----- Extrait du texte
Peut-être que le Pacte (www.lepacte.ca), cette initiative du metteur en scène et militant écologiste Dominic Champagne, est d’une certaine manière ce nouveau Refus global. Son libellé est certainement moins poétique, plus pragmatique, mais il appelle, lui aussi, à « rompre définitivement avec toutes les habitudes de la société ». En fournissant chacun sa part pour sauver la planète. Excusez du peu.

Ils étaient plusieurs dizaines d’artistes et de personnalités, mercredi au TNM, pour témoigner de leur appui au projet de Dominic Champagne. Aussitôt, il s’est trouvé quantité de cyniques pour tourner en dérision l’engagement de ces artistes « enverdeurs », pour leur reprocher leur discours moralisateur, leur bien-pensance ostentatoire, leur vertu de façade, leurs sermons prêchi-prêcha et quoi encore.

« Le Pacte, c’est une bande d’artistes déconnectés, moralisateurs et arrogants, qui osent dire aux citoyens normaux de se priver de divers luxes et de diminuer leur niveau de vie, au nom de la nouvelle religion verte », écrivait un médecin urgentiste sur Twitter, vendredi.

Plusieurs, sur les réseaux sociaux, ont douté de la bonne foi des signataires-vedettes de ce pacte environnementaliste.

Ils doivent faire ça pour se donner bonne conscience. Ils doivent faire ça pour leur image de marque. Ils doivent faire ça parce que c’est payant de vivre avec nos taxes… Qu’il fait bon de railler son prochain lorsqu’il se lève pour appeler ses concitoyens à l’action.

« Les artistes sont des hypocrites ! » C’est si facile à dire, assis confortablement dans son salon, à regarder des comédiens à la télévision dans des rôles de fiction. Il ne faudrait surtout pas qu’ils sortent du cadre. Il ne faudrait surtout pas qu’ils parlent de leur propre voix. Il ne faudrait surtout pas qu’ils affichent, comme tout le monde, le moindre paradoxe. Ces gens-là voyagent, ces gens-là se déplacent en voiture, ces gens-là font des courses au Costco ! En passant, vous me ferez signe juste avant l’apocalypse. Que je n’oublie pas de programmer mes émissions…

Tous les artistes ne sont pas riches. Tous les artistes ne se promènent pas en VUS. Certains sont riches. Certains se promènent en VUS. Certains ne sont pas connus. D’autres le sont beaucoup. Certains artistes profitent de leur porte-voix. Ils s’en servent pour alimenter le débat public. Parce qu’ils ont une visibilité et que leur discours a une résonance. Ils tentent de mettre en lumière certains enjeux, de conscientiser, voire de donner l’exemple.

Parfois, ils sont maladroits. Parfois, ils en font trop. Parfois, leur engagement est plus éloquent que leur art. J’avais trouvé Paradis perdu de Dominique Champagne, une fable écologique, affligeante de bons sentiments. Mais parfois, l’art s’engage sans sacrifier à la poésie et transcende les discours cent fois remâchés.
----------
----- Données fournies
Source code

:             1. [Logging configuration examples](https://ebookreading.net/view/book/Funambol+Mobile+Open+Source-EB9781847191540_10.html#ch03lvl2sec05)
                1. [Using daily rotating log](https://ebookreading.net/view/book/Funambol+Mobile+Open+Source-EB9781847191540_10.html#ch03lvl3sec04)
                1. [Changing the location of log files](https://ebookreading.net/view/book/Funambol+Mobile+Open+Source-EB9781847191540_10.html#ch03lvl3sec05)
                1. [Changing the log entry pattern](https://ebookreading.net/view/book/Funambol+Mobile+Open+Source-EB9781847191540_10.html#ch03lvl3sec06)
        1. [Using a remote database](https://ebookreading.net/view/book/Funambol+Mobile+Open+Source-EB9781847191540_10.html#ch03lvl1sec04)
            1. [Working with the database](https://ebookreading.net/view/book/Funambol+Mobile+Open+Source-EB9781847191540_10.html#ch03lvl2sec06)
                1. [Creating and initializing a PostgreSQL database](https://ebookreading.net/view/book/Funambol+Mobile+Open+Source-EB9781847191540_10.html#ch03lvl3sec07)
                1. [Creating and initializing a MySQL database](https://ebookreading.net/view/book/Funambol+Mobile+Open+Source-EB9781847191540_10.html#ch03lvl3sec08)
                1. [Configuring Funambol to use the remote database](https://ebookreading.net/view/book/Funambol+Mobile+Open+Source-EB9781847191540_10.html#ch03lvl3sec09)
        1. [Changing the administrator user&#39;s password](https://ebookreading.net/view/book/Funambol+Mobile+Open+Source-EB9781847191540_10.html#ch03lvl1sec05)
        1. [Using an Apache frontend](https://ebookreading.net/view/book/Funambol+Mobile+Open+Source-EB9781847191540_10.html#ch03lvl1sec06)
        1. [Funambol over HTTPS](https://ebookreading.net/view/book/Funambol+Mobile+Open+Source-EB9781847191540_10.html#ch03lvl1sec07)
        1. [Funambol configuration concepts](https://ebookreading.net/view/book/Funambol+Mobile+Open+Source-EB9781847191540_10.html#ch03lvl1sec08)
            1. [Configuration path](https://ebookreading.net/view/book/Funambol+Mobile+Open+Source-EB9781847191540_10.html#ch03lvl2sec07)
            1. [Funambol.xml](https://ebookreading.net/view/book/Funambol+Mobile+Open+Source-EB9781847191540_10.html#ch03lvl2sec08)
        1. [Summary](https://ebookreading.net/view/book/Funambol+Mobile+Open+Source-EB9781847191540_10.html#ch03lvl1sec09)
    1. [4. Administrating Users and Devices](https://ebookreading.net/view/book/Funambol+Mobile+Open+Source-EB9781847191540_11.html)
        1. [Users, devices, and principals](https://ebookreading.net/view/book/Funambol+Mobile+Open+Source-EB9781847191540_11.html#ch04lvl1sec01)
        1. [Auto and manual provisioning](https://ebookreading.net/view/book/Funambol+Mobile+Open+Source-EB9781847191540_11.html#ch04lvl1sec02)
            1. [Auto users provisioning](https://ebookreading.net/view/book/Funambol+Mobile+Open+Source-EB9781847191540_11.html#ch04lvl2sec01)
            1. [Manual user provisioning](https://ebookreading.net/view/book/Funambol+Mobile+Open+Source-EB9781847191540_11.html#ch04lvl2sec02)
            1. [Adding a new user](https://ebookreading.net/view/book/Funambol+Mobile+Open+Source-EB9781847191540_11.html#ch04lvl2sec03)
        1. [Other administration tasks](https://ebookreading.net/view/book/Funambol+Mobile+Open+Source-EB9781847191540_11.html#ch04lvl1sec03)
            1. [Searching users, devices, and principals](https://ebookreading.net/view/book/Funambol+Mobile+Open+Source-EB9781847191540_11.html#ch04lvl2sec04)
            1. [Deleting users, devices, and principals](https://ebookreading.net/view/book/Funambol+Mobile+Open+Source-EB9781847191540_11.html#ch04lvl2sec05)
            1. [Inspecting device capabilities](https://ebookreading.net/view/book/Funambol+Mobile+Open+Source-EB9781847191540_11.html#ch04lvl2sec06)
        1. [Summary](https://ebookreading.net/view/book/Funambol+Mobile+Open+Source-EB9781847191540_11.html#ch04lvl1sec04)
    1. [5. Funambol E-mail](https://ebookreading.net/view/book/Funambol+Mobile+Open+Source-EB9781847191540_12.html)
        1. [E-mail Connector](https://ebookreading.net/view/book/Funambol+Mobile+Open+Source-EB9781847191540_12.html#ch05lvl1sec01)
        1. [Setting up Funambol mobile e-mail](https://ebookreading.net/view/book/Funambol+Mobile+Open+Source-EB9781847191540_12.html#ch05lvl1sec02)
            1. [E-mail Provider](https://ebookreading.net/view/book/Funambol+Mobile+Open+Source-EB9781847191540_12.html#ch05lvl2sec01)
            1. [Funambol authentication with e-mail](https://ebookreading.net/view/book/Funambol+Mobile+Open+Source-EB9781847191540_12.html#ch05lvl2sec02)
----------
Mise en pratique:
1) Répondez à ces questions sur le texte sur le Pacte :
(a) Dans quel lieu les artistes et personnalités se sont-ils réunis mercredi ?
(b) Quelle est la profession de la personne qui a critiqué le Pacte sur Twitter vendredi ?
(c) Quelle œuvre est jugée « affligeante de bons sentiments » ?
2) Selon le texte sur le Pacte, quels reproches les cyniques adressent-ils aux artistes « enverdeurs » ?
3) Pouvez-vous écrire la suite du texte sur le Pacte, à partir de sa dernière phrase ?

Réponses dans l'ordre:
1)
(a) Au TNM.
(b) Médecin urgentiste.
(c) Paradis perdu, une fable écologique.

2)
- Leur discours moralisateur
- Leur bien-pensance ostentatoire
- Leur vertu de façade
- Leurs sermons prêchi-prêcha

3)
Chapitres de la chute de Stefano Massini, pièce mise en scène par Marc Beaupré et Catherine Vidal récemment au Quat’sous, dure quatre heures et demie. C’est l’histoire des frères Lehman, jeunes immigrants juifs allemands installés dans le sud des États-Unis au milieu du XIXe siècle. C’est aussi, en filigrane, l’histoire du capitalisme. L’exploitation des ressources et des hommes, l’échange d’argent contre une matière brute, puis contre les produits de cette matière. Et enfin, l’immatérialité des valeurs mobilières qui entraîne des bulles de spéculation boursière. C’est l’histoire d’une chute, en l’occurrence celle de Lehman Brothers, dont la faillite a entraîné le krach boursier de 2008.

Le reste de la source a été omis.